(Change detection data)
:::::

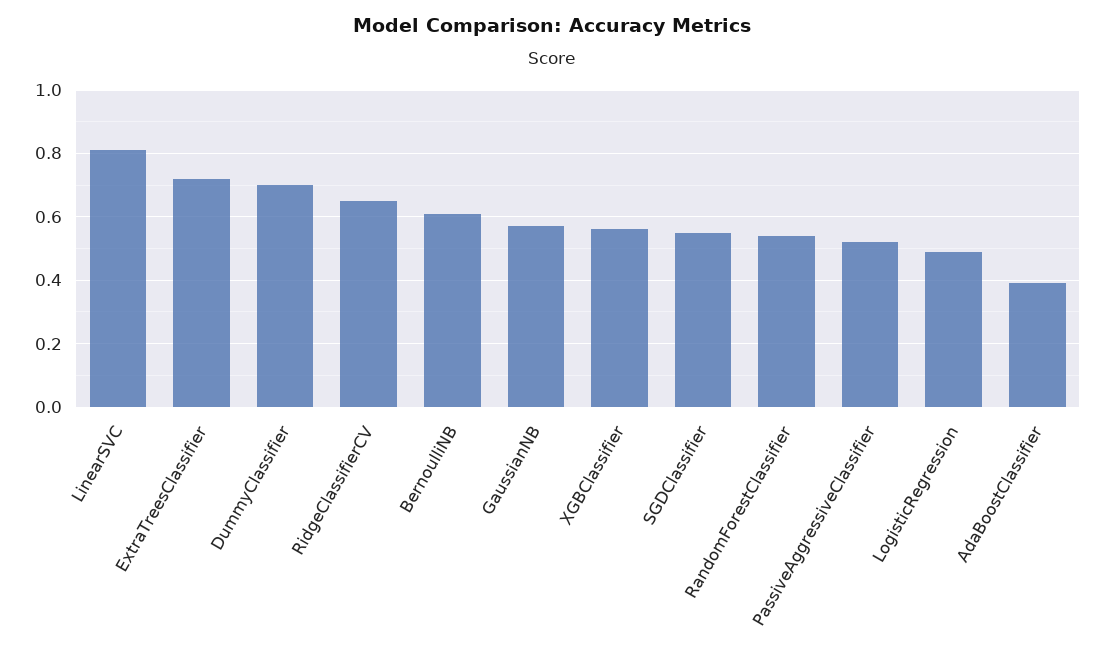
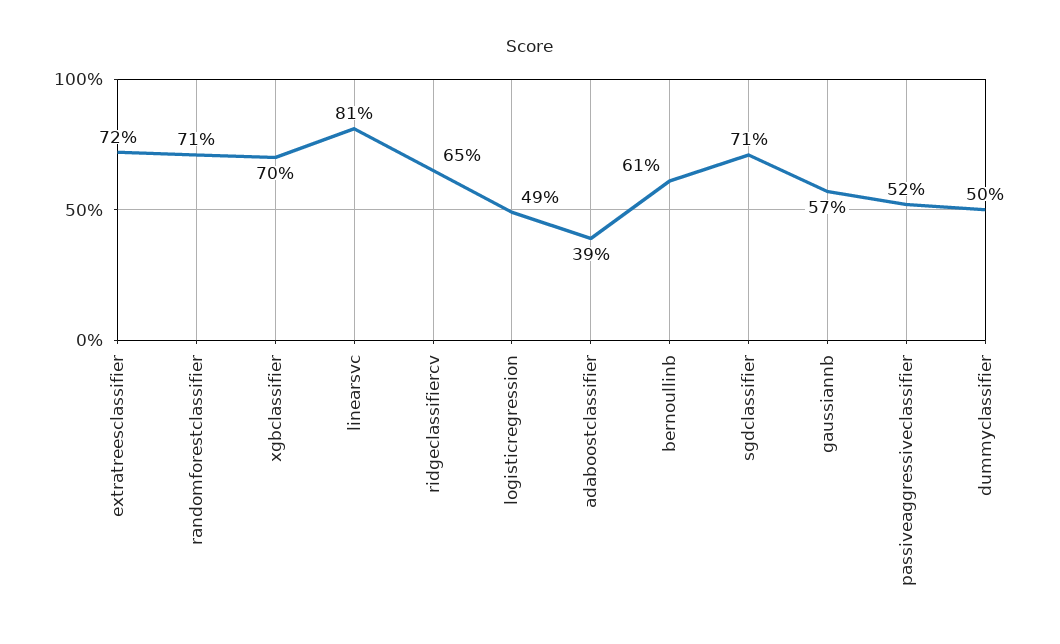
  {
    "LinearSVC": 0.81,
    "ExtraTreesClassifier": 0.72,
-   "DummyClassifier": 0.7,
+   "DummyClassifier": 0.5,
    "RidgeClassifierCV": 0.65,
    "BernoulliNB": 0.61,
    "GaussianNB": 0.57,
-   "XGBClassifier": 0.55,
+   "XGBClassifier": 0.7,
-   "SGDClassifier": 0.55,
+   "SGDClassifier": 0.71,
-   "RandomForestClassifier": 0.55,
+   "RandomForestClassifier": 0.71,
    "PassiveAggressiveClassifier": 0.52,
    "LogisticRegression": 0.49,
    "AdaBoostClassifier": 0.39
  }

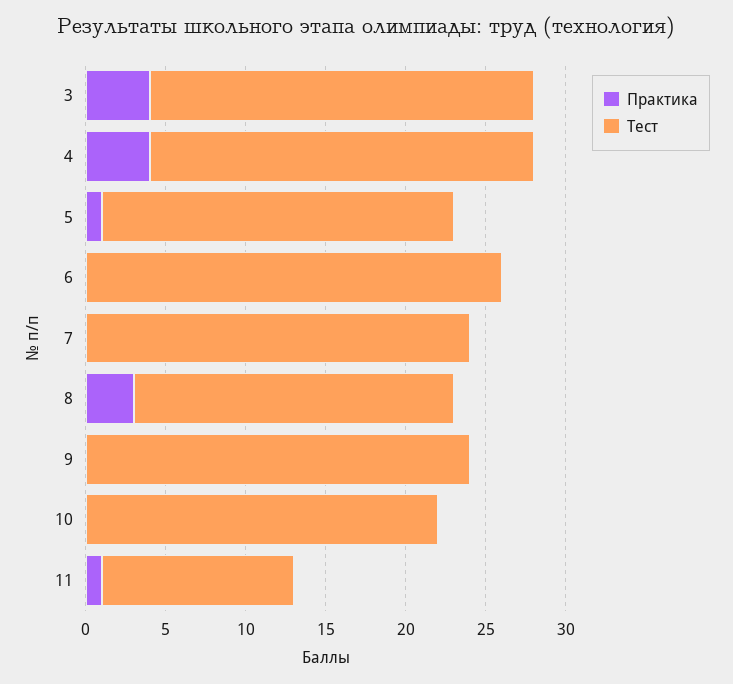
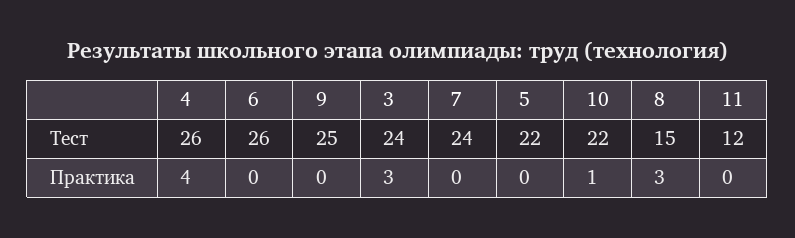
  {
    "Практика": {
-     "3": 4,
+     "3": 3,
      "4": 4,
-     "5": 1,
+     "5": 0,
      "6": 0,
      "7": 0,
      "8": 3,
      "9": 0,
-     "10": 0,
+     "10": 1,
-     "11": 1
+     "11": 0
    },
    "Тест": {
      "3": 24,
-     "4": 24,
+     "4": 26,
      "5": 22,
      "6": 26,
      "7": 24,
-     "8": 20,
+     "8": 15,
-     "9": 24,
+     "9": 25,
      "10": 22,
      "11": 12
    }
  }

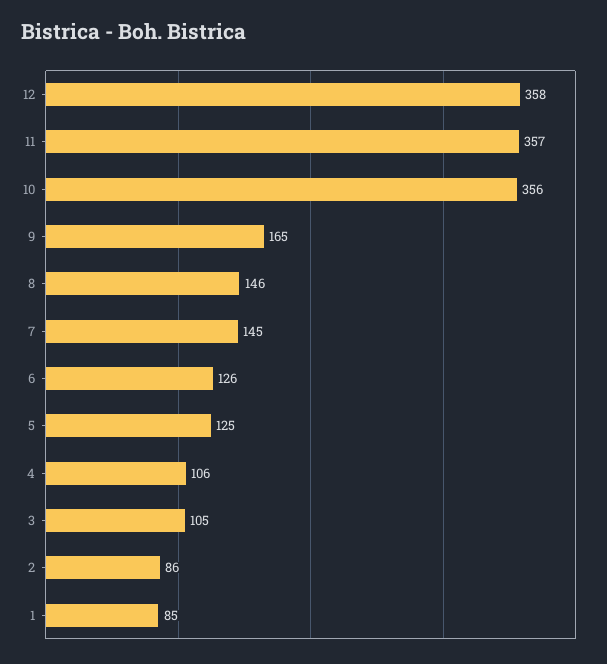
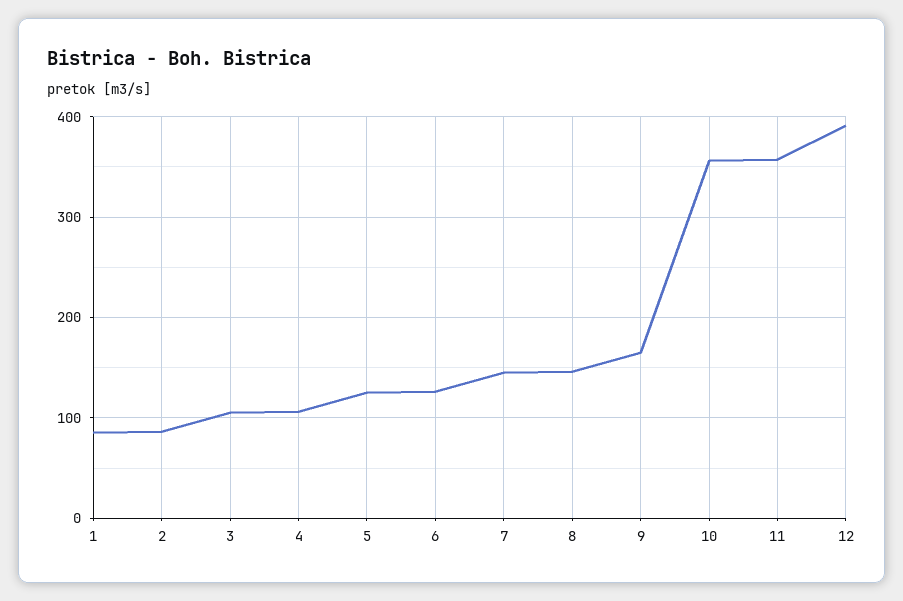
  {
-   "12": 358,
+   "12": 390,
    "11": 357,
    "10": 356,
    "9": 165,
    "8": 146,
    "7": 145,
    "6": 126,
    "5": 125,
    "4": 106,
    "3": 105,
    "2": 86,
    "1": 85
  }

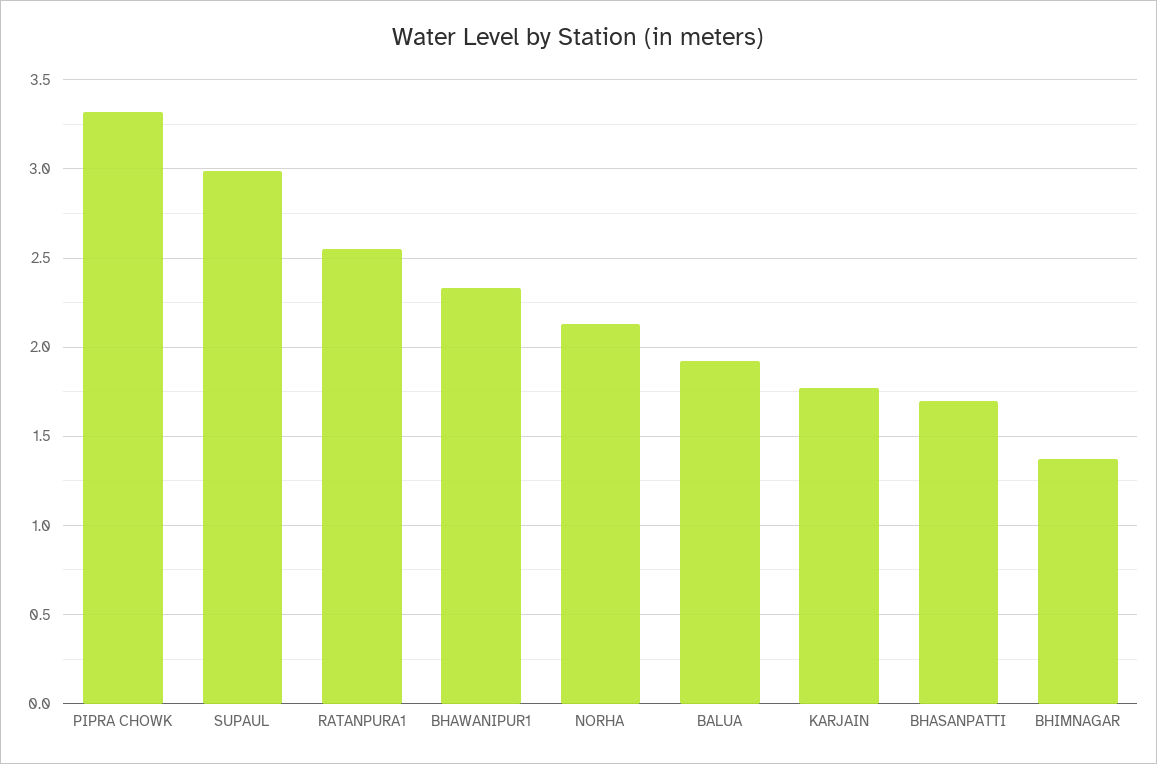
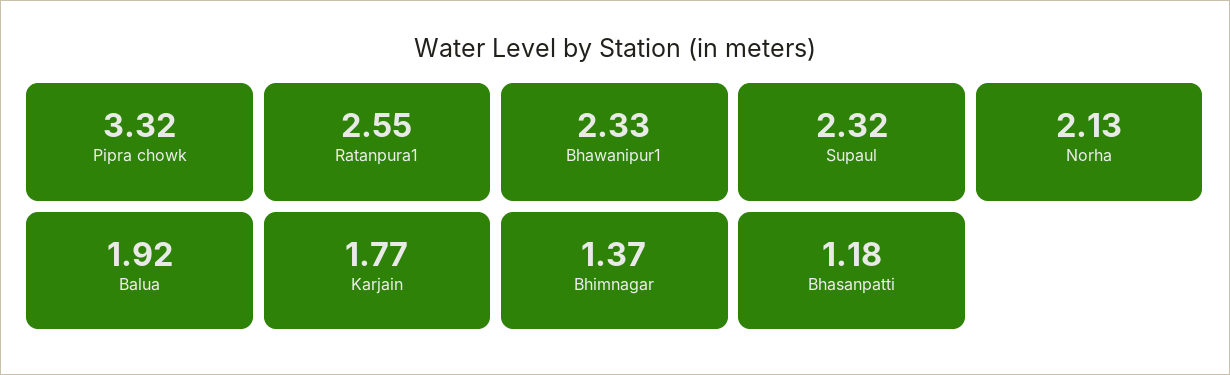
  {
    "PIPRA CHOWK": 3.32,
-   "SUPAUL": 3,
+   "SUPAUL": 2.32,
    "RATANPURA1": 2.55,
    "BHAWANIPUR1": 2.33,
    "NORHA": 2.13,
    "BALUA": 1.92,
    "KARJAIN": 1.77,
-   "BHASANPATTI": 1.7,
+   "BHASANPATTI": 1.18,
    "BHIMNAGAR": 1.37
  }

:::::

To do:
How many of the lines above hold the word "DummyClassifier"? Give only that number.

Written response:
2